I was partial to a lot of the Italian Jewish recipes, like Tagliolini colla Crosta, Crusty Pasta with a Bolognese Sauce that has pine nuts, ground almonds and raisins in it and Roman Ricotta Cheese Crostata with Cherries or Chocolate. The Spinach-Feta Burekas is Bulgarian, but is called Buricchi by Italian Jews, and Borek by Ottomans and Balkan Jews. It is a laminated dough filled with spinach and feta, and reminded me of the Greek Spanikopita. I have never attempted a laminated dough and probably will substitute filo dough here.

The Roast Turkey with Challah-Chestnut-Cranberry Stuffing is as delicious as it sounds – I cut the recipe in half and used it for a stuffed turkey breast and it worked really well. Yuca Latkes with Cilantro Cream, Sweet Plantain Guava Kugel and Green Chile Relelleno Latkes all have Hispanic origins, sometimes by way of Miami!
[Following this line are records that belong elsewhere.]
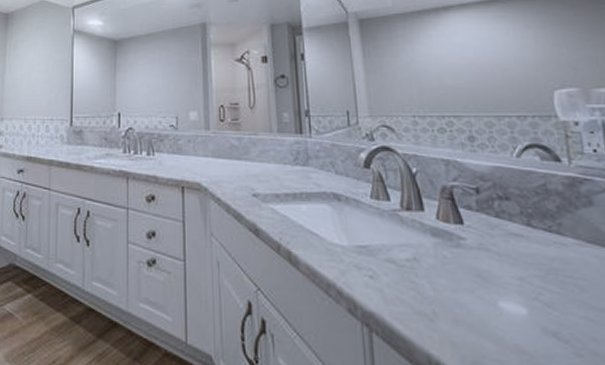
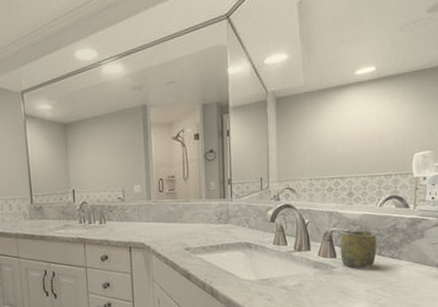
cup: none [465,188,524,241] -> present [340,230,377,268]

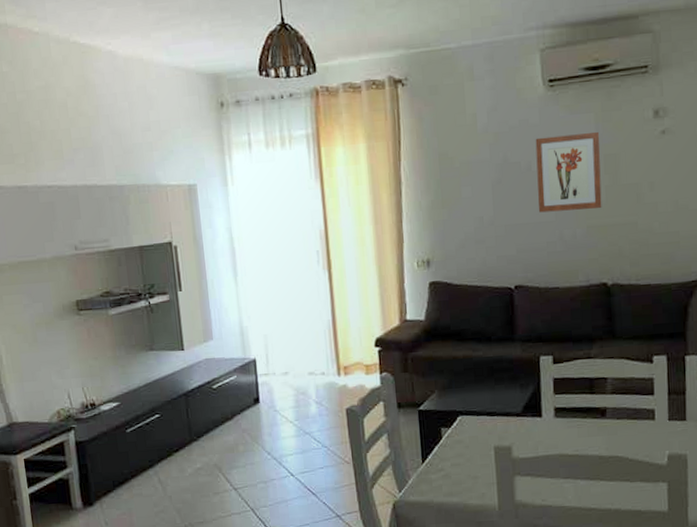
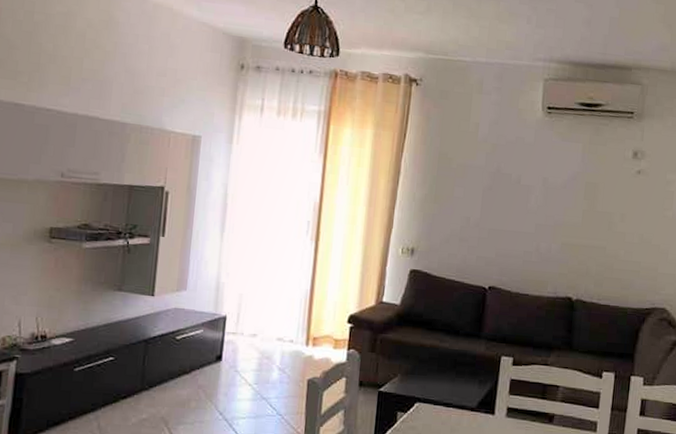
wall art: present [535,131,602,213] -> none [520,155,585,229]

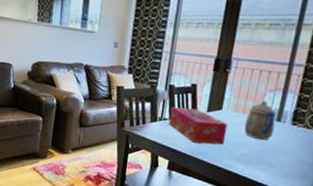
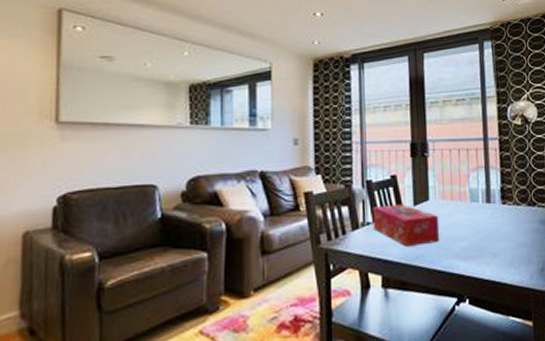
teapot: present [244,100,276,140] -> none [455,182,487,227]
The final recipe in the book is Libyan Saefra, King Solomon’s Cake, which Nathan believes predates baklava and is believed to be an aphrodisiac. This is a filled cake, and the filling is a spiced date mixture. The ingredients are very unusual but not hard to find – Cream of Wheat and semolina are used instead of flour, for example.

All of the recipes include their origin stories, some are longer than others but all are interesting. You can see the research and the love that went into this cookbook.

7/17 Stacy Alesi, AKA the BookBitch™

KING SOLOMON’S TABLE by Joan Nathan. Knopf (April 4, 2017). ISBN 978-0385351140. 416p.